Records excerpted from a collection

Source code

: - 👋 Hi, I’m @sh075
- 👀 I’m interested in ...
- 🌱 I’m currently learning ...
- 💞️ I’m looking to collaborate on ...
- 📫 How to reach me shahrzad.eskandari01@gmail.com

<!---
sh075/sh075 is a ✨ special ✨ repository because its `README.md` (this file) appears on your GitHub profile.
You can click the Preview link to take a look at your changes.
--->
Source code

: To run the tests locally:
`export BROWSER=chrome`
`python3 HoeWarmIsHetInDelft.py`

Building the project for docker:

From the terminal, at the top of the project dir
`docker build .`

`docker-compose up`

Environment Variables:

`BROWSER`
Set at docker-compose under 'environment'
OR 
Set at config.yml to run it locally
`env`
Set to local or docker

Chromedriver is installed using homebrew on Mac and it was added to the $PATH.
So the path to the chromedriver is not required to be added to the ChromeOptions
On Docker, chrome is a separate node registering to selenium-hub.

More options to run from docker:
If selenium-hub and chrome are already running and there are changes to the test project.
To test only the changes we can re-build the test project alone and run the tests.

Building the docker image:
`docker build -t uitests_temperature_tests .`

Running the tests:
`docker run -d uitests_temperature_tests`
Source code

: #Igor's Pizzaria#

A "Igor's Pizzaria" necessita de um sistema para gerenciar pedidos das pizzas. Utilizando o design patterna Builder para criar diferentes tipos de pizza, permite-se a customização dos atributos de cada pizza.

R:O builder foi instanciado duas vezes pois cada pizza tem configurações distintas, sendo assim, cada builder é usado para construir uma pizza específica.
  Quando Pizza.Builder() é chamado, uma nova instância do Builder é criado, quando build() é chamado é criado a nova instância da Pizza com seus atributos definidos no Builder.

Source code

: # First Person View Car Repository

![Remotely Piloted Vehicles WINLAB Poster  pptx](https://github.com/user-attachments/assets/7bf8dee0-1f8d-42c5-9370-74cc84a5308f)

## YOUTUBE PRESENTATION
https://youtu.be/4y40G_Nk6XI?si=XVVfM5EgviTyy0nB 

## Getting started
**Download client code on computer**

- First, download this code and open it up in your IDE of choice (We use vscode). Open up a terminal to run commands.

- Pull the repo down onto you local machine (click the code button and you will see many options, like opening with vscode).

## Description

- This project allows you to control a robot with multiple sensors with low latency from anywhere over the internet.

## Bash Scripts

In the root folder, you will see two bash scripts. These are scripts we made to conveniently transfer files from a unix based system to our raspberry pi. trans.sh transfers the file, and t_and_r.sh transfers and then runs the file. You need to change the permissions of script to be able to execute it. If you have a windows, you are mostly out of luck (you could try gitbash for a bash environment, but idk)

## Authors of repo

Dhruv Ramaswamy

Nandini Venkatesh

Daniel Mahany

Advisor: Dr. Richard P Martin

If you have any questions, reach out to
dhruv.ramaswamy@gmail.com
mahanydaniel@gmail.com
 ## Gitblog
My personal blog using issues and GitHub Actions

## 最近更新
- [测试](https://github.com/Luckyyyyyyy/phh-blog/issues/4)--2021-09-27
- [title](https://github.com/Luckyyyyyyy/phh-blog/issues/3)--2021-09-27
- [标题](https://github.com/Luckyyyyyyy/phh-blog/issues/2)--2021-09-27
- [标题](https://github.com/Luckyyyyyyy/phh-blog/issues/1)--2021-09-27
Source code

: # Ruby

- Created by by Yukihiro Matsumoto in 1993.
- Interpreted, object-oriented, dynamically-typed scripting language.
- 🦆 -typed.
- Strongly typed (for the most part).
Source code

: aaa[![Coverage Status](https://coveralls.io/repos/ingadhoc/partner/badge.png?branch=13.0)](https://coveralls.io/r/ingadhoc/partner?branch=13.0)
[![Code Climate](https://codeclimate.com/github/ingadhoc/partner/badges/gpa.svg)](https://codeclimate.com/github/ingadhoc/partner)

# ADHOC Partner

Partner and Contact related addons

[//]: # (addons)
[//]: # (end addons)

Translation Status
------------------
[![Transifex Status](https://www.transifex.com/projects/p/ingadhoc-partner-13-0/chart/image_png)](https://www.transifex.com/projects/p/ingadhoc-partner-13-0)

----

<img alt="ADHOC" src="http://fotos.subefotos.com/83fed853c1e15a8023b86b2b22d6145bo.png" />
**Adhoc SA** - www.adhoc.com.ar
...
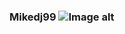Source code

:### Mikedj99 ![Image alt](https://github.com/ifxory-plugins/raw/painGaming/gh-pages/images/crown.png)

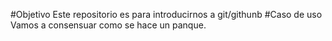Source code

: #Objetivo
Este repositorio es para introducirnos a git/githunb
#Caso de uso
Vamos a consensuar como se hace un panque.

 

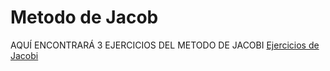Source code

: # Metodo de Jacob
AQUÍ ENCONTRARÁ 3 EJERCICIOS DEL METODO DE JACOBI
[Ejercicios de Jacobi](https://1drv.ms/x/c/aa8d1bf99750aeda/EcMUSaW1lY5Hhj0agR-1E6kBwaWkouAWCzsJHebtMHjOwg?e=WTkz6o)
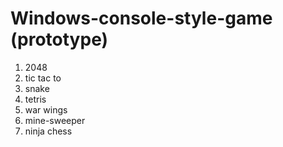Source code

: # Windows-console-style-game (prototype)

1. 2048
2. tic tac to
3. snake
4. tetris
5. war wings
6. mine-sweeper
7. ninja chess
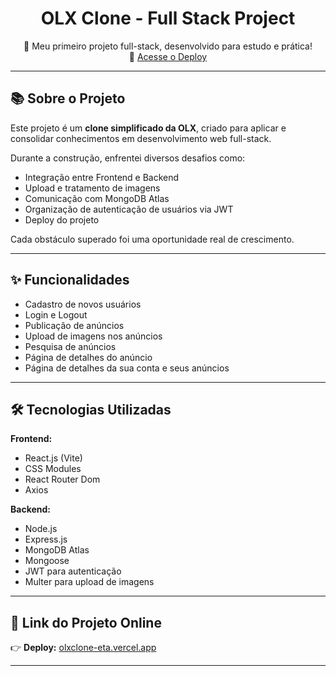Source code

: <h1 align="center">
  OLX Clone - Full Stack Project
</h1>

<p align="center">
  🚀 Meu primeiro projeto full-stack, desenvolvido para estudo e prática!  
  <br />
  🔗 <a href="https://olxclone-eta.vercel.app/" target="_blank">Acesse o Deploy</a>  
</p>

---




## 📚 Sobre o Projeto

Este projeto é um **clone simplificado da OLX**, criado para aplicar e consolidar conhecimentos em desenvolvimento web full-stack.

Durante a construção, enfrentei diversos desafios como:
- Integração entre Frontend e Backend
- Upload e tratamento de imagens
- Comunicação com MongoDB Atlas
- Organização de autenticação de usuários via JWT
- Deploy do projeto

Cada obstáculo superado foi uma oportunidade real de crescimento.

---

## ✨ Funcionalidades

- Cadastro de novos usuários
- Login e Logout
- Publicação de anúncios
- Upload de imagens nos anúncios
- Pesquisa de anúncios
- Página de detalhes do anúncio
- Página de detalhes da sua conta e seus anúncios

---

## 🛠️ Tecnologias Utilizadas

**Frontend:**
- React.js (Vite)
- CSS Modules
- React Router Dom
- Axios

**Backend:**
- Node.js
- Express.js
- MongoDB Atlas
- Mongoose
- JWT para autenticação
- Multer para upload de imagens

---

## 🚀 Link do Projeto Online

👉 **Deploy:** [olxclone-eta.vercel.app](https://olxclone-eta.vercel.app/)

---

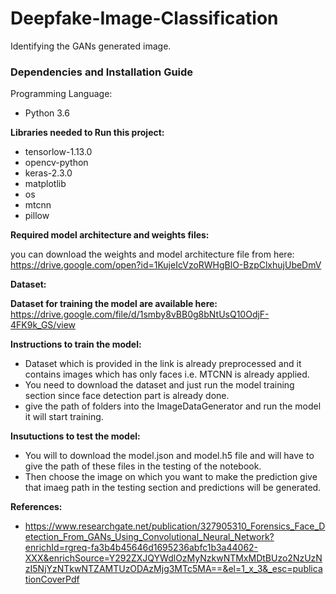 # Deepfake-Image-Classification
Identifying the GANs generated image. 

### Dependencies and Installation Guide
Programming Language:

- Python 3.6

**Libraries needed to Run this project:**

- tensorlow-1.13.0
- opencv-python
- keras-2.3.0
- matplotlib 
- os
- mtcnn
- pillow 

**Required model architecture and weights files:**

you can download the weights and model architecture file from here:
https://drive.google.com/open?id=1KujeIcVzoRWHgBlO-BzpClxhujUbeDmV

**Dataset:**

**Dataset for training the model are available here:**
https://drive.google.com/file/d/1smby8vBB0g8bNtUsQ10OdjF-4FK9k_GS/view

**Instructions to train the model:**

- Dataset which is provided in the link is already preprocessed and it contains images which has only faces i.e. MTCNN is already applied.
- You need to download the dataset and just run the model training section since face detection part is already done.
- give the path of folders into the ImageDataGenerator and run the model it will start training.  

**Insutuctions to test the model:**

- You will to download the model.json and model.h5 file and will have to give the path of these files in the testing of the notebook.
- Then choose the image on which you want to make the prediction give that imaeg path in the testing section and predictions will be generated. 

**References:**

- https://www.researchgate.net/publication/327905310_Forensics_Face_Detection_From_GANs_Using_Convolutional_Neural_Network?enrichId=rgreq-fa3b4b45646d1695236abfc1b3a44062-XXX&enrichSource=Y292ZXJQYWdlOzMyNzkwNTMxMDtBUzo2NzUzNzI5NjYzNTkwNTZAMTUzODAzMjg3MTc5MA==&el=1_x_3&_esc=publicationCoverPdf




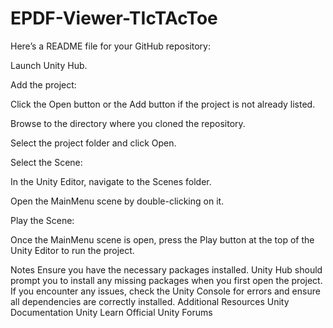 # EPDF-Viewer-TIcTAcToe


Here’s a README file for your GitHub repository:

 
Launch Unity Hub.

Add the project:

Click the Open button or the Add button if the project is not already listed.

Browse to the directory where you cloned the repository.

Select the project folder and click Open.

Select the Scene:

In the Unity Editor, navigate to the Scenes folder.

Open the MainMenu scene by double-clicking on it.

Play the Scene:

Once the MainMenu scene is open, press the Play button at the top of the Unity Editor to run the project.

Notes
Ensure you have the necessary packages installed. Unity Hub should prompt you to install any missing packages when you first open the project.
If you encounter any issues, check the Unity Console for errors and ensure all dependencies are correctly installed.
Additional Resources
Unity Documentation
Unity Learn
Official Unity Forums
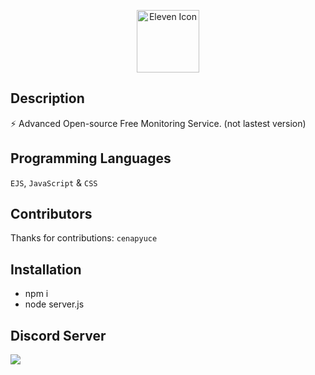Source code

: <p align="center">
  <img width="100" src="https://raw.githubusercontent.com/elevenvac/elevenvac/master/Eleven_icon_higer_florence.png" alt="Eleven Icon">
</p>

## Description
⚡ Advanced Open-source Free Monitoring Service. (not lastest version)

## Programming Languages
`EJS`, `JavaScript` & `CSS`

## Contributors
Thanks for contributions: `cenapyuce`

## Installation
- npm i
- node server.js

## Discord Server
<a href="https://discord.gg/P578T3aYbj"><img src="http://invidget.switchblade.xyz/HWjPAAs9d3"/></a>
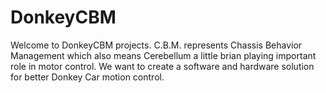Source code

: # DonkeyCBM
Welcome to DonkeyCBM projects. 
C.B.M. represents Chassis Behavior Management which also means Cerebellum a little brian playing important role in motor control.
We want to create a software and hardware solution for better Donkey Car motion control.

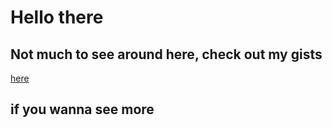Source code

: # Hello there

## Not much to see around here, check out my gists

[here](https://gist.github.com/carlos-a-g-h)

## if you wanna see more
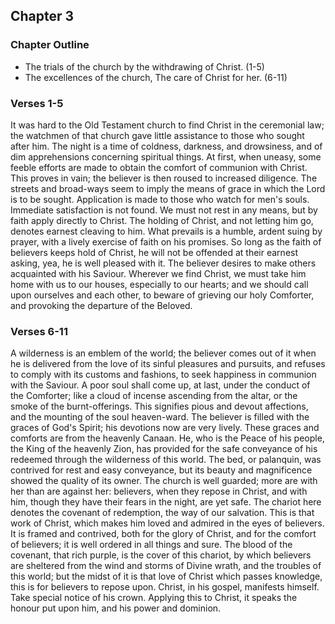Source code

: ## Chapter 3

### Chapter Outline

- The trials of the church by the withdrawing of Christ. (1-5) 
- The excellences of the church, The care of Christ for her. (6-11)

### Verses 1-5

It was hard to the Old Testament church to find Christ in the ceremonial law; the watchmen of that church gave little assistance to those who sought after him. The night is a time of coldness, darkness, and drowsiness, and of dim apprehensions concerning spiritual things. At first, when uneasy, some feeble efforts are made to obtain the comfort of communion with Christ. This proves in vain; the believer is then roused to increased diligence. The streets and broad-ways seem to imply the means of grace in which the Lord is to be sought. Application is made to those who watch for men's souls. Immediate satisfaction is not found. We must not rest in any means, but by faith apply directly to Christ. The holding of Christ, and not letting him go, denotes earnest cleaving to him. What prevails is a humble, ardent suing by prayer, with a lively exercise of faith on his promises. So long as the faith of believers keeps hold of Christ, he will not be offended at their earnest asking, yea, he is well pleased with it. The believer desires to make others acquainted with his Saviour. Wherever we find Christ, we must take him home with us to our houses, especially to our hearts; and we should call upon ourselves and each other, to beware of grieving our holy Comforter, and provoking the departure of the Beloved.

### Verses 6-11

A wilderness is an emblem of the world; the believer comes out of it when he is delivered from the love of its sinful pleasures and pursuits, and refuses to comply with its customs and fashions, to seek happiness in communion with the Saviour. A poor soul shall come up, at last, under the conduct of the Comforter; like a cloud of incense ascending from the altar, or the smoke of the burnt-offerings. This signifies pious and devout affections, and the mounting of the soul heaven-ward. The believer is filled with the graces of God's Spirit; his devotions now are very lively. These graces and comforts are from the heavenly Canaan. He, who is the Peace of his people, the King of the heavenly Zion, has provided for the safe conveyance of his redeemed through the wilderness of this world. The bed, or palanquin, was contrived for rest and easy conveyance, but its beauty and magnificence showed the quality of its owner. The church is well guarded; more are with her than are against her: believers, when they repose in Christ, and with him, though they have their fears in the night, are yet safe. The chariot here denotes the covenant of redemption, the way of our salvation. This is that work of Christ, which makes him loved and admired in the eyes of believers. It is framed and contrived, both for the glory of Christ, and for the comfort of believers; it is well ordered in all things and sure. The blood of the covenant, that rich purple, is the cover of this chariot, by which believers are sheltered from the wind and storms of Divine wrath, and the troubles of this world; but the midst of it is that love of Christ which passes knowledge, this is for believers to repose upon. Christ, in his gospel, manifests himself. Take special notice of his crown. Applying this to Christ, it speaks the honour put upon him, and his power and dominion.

Exercise -> Copy all the lines above that hold the string "Frontend".

Written response ->
- Integração entre Frontend e Backend
**Frontend:**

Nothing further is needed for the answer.